Des navires russes ont ensuite bloqué les bateaux ukrainiens qui tentaient de porter assistance au navire endommagé. Dans l'impossibilité de franchir le détroit de Kertch, les navires ukrainiens ont finalement quitté la zone. C'est après leur sortie de la « zone de 12 milles » au large des côtes de la Crimée, alors qu'ils se trouvaient déjà en haute mer, que les navires ukrainiens ont été attaqués et leur équipage capturé. Au total 24 militaires sont prisonniers ; six d'entre eux ont été blessés dont deux grièvement. C'est la première fois que le commandement russe donne un ordre officiel de tirer pour tuer contre des militaires ukrainiens.

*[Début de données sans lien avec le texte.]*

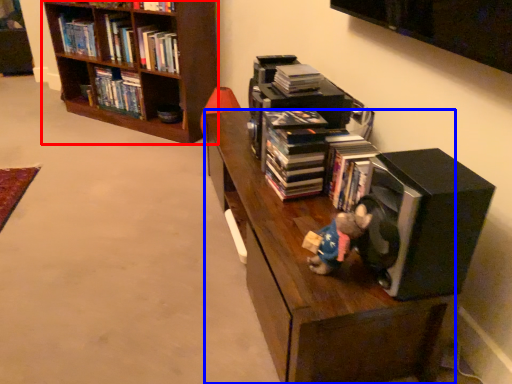
Question: Which object appears closest to the camera in this image, bookcase (highlighted by a red box) or shelf (highlighted by a blue box)?

Choices:
 (A) bookcase
 (B) shelf

Answer: (B)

De tels actes constituent une violation flagrante de la Charte des Nations-Unies et de la Convention des Nations-Unies sur le droit de la mer. Ils correspondent pleinement à la définition de l'agression fixée par la résolution 3314 du Conseil de sécurité.
Dans ce contexte de vulnérabilité accrue pour l'Ukraine, le Parlement ukrainien a voté, le 26 novembre, l'application de la loi martiale pour trente jours dans les dix régions proches de la Russie, afin de faciliter les actions contre une éventuelle agression armée et d'assurer la sécurité nationale. Cette loi ne limite aucunement les libertés civiles et ne compromet pas la tenue de l'élection présidentielle, dont la date a été fixée par une loi votée juste après la loi martiale.

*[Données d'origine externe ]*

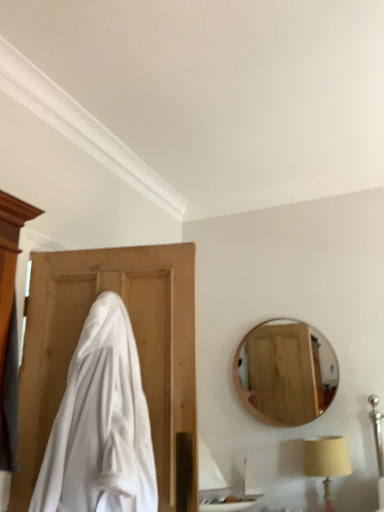
The height and width of the screenshot is (512, 384). What do you see at coordinates (285, 372) in the screenshot?
I see `wooden mirror at upper right` at bounding box center [285, 372].

The image size is (384, 512). In order to click on wooden mirror at upper right in this screenshot , I will do [x=285, y=372].

You are a GUI agent. You are given a task and a screenshot of the screen. Output one action in this format:
    pyautogui.click(x=<x>, y=<y>)
    Task: Click on the white glossy sink at lower center
    The height and width of the screenshot is (512, 384).
    Given the screenshot: What is the action you would take?
    pyautogui.click(x=218, y=486)

The width and height of the screenshot is (384, 512). I want to click on wooden mirror at upper right, so click(285, 372).

Which point is more forward, (58, 438) or (207, 488)?

Positioned in front is point (58, 438).

From a real-world perspective, does white cloth at left stand above white glossy sink at lower center?

Yes, from a real-world perspective, white cloth at left is on top of white glossy sink at lower center.

Could you tell me if white cloth at left is facing white glossy sink at lower center?

No.

Consider the image. In terms of size, does white cloth at left appear bigger or smaller than white glossy sink at lower center?

white cloth at left is bigger than white glossy sink at lower center.

Considering the sizes of objects wooden mirror at upper right and white glossy sink at lower center in the image provided, who is thinner, wooden mirror at upper right or white glossy sink at lower center?

wooden mirror at upper right.

From a real-world perspective, is wooden mirror at upper right located beneath white glossy sink at lower center?

No, from a real-world perspective, wooden mirror at upper right is not beneath white glossy sink at lower center.

From the image's perspective, is wooden mirror at upper right on top of white glossy sink at lower center?

Indeed, from the image's perspective, wooden mirror at upper right is shown above white glossy sink at lower center.

From the picture: Is white glossy sink at lower center with wooden mirror at upper right?

white glossy sink at lower center and wooden mirror at upper right are not in contact.

Can you confirm if white glossy sink at lower center is taller than wooden mirror at upper right?

Incorrect, the height of white glossy sink at lower center is not larger of that of wooden mirror at upper right.

Which is behind, point (218, 494) or point (326, 380)?

The point (218, 494) is behind.

Measure the distance between wooden mirror at upper right and white cloth at left.

wooden mirror at upper right is 1.79 meters away from white cloth at left.

Is point (285, 414) in front of point (82, 446)?

No, (285, 414) is further to viewer.

Considering the relative sizes of wooden mirror at upper right and white cloth at left in the image provided, is wooden mirror at upper right shorter than white cloth at left?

L'Ukraine reste attachée à un règlement diplomatique de la situation et à la mise en oeuvre des accords de Minsk. Depuis septembre 2014, la partie ukrainienne a rempli toutes ses obligations, comme le démontrent la prorogation pour un an du statut spécial d'autonomie pour les régions occupées de Donetsk et Louhansk, votée le 4 octobre 2018 par la Rada, ainsi qu'un projet de loi d'amnistie. L'Ukraine a enfin lancé la préparation des élections locales dans ces territoires, conformément à la législation ukrainienne et aux normes de contrôle de l'OSCE. De son côté, la Russie viole régulièrement les accords de Minsk, comme l'a montré dernièrement l'organisation d'élections factices par les séparatistes dans le Donbass, le 11 novembre dernier, qu'elle tente de légitimer.
La situation constitue un défi direct pour l'Ukraine mais aussi pour la communauté internationale. Confiante dans son impunité, la Russie contrevient ouvertement aux règles fondamentales du droit international. Cela appelle une réponse rapide et consolidée, faute de quoi les ports ukrainiens de Mer noire seront soumis à un blocus, l'équilibre politico-militaire en Mer noire et en Méditerranée orientale sera modifié en faveur de la Russie, et l'on pourrait craindre un scénario similaire en mer Baltique.
L'Ukraine compte sur la communauté internationale et en particulier sur la France pour condamner l'action russe comme une agression. Elle demande la libération des soldats et trois navires capturés, la réouverture du canal de Kertch-Yenikale et le rétablissement de la liberté de circulation en mer d'Azov, et enfin la mise en place d'une mission de surveillance permanente de l'OSCE dans la zone. Il conviendrait également d'imposer des sanctions individuelles contre les responsables de l'agression à l'encontre des navires ukrainiens, d'interdire l'entrée des ports de l'Union européenne aux navires russes impliqués, d'imposer des sanctions aux ports russes de la mer d'Azov et de renforcer le soutien économique de l'Union européenne aux ports de Marioupol et de Berdiansk et à la région. Enfin, une présence permanente de navires alliés, y compris militaires, serait un bon moyen de dissuasion.
Le temps des paroles est passé. Il faut désormais prendre des mesures fermes pour arrêter l'agression russe.